> **UJI PEMAHAMAN**
A. Tentukan apakah pernyataan (i), (ii), dan (iii) sesuai dengan teks tentang KH. Faqih Usman. Jawab masing-masing dengan ya atau tidak, lalu kutip kata-kata penentunya dari teks tanpa diubah: (i) NU keluar dari Masyumi mulai 5 April 1952; (ii) KH. Faqih Usman dilantik pada 3 April 1952; (iii) Usman Raliby memperoleh lima suara.
B. Tolong lanjutkan teks tentang KH. Faqih Usman, dimulai setelah kalimat terakhirnya.

Nota politik ini kemudian dikenal dengan Nota K.H. Faqih Usman, yang isinya permintaan agar Pemerintah RI Orde Baru mau merehabilitasi Masyumi dari partai terlarang. Pada akhir tahun 1949 pemerintah Indonesia dan Belanda mengadakan Konferensi Meja Bundar, yang berbuah pengakuan kedaulatan Indonesia oleh Belanda pada 27 Desember 1949.
Ini menjadi salah satu penyebab dibentuknya Republik Indonesia Serikat (RIS), yang terdiri dari enam belas negara bagian. Pada 21 Januari 1950 KH. Fakih Usman menggantikan KH. Masjkur sebagai Menteri Agama dalam Kabinet Halim, mewakili Republik Indonesia. Pada saat itu, republik terdiri dari Yogyakarta, Banten, dan sebagian besar Sumatra.
Bekerja sama dengan Menteri Agama RIS Wahid Hasyim, KH. Fakih Usman mulai menetapkan kurikulum pelajaran agama standar di sekolah umum dan memodernisasi pendidikan di sekolah berbasis agama. Sementara, mereka juga bekerja untuk menyatukan kedua kementerian agama.
Pada 17 Agustus 1950 RIS dan anggotanya menjadi satu republik, dengan Hasyim sebagai menteri agama. Di bawah Hasyim, KH. Faqih Usman bertugas sebagai pemimpin bagian pendidikan agama. Sementara, masing-masing anggota Masyumi berselisih pandang atas tujuan partai. NU beranggapan bahwa Masyumi sudah terlalu mengutamakan politik, sehingga dasarnya dalam Islam diabaikan.
Saat kabinet Natsir mulai runtuh dan akhirnya KH. Faqih Usman diajukan Masyumi sebagai calon Menteri Agama. NU mengundurkan diri dari Masyumi mulai 5 April 1952. KH. Faqih Usman dipilih dengan mayoritas lima suara, sementara kandidat lainnya, Usman Raliby, mendapatkan empat suara.
KH. Faqih Usman dijadikan Menteri Agama dalam Kabinet Wilopo. beliau dilantik pada 3 April 1952. Setelah itu, beliau beserta keluarga berpindah ke Jakarta. Setiba di sana, KH.Faqih Usman mulai melakukan program reformasi dalam Kementerian Agama, termasuk meresmikan tujuan kementerian: untuk menyediakan guru agama, mempromosikan hubungan antar-agama yang baik, dan menentukan tanggal hari raya.
Kembali ke Muhammadiyah
Beliau juga berusaha untuk meninjau ulang struktur kementerian. Ini termasuk meresmikan hierarki kepemimpinan dan membentuk cabang di tingkat provinsi dan daerah. Kementerian juga melanjutkan peningkatan mutu pendidikan agama dan mengurus ribuan haji yang berangkat dari Indonesia ke Mekkah setiap tahun. Kabinet Wilopo bubar pada 30 Juli 1953, setelah adanya masalah imigrasi dan sengketa tanah di Medan, KH. Faqih Usman diganti oleh KH. Masjkur.

> **Keluaran pose terstruktur**
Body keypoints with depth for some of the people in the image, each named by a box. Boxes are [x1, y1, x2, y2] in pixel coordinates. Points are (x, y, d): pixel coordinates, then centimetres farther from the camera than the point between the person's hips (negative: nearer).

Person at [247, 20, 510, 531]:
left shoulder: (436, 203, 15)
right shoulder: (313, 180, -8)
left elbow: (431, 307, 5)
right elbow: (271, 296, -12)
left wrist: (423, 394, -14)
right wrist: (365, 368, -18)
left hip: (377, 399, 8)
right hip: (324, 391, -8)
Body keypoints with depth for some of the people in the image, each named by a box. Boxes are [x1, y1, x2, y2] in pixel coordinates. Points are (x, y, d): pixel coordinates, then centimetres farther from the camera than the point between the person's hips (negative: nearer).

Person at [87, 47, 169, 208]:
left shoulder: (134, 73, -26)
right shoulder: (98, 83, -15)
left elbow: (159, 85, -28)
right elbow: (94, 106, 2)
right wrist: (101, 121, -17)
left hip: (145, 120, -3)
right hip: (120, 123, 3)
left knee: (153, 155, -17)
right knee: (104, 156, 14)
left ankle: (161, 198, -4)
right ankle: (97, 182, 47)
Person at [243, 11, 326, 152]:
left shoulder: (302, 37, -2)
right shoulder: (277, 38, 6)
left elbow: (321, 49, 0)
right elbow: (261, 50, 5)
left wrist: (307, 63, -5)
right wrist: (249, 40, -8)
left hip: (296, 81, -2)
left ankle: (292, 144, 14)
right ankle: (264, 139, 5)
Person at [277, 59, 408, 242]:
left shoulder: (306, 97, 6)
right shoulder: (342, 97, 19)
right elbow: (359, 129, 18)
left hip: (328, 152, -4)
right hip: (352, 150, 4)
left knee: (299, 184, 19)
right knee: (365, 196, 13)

> **JAWABAN**
A.
(i) Ya: "NU mengundurkan diri dari Masyumi mulai 5 April 1952."
(ii) Ya: "beliau dilantik pada 3 April 1952."
(iii) Tidak: "kandidat lainnya, Usman Raliby, mendapatkan empat suara."

B.
Selepas dari jabatan Menteri Agama RI, Beliau masih tetap duduk sebagai anggota aktif Konstituate, di samping jabatannya sebagai pegawai tinggi yang diperbantukan pada Departeman Agama sejak tahun l954. Sebagai salah seorang tokoh Masyumi, beliau juga terlibat aktif dalam resolusi konflik politik dalam negeri. Hal itu terlihat menjelang meletusnya gerakan Pemerintahan Revolusioner Republik Indonesia (PRRI) di Sumatera Utara.
Bersama dengan Mohammad Roem, beliau berusaha menjadi mediator untuk mendamaikan konflik antara PRRI dengan pemerintah pusat saat itu. Beliau berusaha menemui rekan-rekannya di Masyumi yang terlibat dalam kegiatan PRRI tersebut, seperti Muhammad Natsir, Boerhanuddin Harahap, dan Sjafruddin Prawiranegara untuk mendialogkan persoalan yang semakin menajam menjadi perang saudara tersebut.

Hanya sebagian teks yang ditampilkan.